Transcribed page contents
---

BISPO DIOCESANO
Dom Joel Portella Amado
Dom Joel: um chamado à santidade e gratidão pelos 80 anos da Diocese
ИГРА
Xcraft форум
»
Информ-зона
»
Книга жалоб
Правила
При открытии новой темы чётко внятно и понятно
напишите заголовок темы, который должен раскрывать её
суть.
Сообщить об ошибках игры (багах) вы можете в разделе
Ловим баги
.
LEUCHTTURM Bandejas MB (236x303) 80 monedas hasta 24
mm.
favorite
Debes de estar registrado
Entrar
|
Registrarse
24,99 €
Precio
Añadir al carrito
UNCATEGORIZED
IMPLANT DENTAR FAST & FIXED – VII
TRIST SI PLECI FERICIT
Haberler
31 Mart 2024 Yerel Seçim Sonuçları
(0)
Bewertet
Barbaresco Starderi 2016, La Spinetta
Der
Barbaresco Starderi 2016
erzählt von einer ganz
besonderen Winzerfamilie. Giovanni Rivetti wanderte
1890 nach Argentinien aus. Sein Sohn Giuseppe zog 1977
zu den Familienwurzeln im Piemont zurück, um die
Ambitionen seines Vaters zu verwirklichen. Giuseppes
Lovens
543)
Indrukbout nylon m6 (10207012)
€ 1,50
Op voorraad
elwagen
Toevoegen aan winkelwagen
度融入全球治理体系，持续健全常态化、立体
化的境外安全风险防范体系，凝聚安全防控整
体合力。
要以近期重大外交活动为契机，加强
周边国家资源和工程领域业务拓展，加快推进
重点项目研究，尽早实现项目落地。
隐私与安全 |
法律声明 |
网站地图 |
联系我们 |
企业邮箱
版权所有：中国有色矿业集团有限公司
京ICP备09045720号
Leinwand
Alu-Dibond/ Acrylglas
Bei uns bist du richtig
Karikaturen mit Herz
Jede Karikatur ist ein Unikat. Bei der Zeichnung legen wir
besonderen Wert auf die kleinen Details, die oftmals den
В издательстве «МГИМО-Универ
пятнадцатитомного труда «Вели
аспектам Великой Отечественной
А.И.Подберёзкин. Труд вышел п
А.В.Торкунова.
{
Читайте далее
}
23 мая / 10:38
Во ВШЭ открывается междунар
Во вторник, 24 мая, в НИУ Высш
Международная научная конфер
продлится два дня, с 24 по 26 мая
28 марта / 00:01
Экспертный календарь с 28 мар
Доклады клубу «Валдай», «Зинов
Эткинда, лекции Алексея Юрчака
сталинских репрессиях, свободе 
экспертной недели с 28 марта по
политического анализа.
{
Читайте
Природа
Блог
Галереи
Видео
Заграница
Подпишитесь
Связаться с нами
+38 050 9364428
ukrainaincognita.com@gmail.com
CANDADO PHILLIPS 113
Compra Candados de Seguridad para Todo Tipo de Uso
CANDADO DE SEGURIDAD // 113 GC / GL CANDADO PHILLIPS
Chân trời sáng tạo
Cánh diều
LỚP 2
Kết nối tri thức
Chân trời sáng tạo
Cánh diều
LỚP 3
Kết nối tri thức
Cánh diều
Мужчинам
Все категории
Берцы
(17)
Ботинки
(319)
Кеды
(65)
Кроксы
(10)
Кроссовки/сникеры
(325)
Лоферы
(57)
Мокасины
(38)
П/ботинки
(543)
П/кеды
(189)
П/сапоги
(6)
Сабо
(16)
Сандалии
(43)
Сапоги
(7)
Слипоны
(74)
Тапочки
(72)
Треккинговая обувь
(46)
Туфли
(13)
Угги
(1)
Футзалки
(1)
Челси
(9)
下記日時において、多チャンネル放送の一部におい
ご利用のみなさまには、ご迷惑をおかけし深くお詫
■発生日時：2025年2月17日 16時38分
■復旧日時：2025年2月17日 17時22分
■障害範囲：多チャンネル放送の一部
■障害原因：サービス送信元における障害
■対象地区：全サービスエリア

---

Output exactly what runs from the line with "ご利用のみなさまには、ご迷惑をおかけし深くお詫" to the final line above, both lines included, and nothing else.

__Answer below__
ご利用のみなさまには、ご迷惑をおかけし深くお詫
■発生日時：2025年2月17日 16時38分
■復旧日時：2025年2月17日 17時22分
■障害範囲：多チャンネル放送の一部
■障害原因：サービス送信元における障害
■対象地区：全サービスエリア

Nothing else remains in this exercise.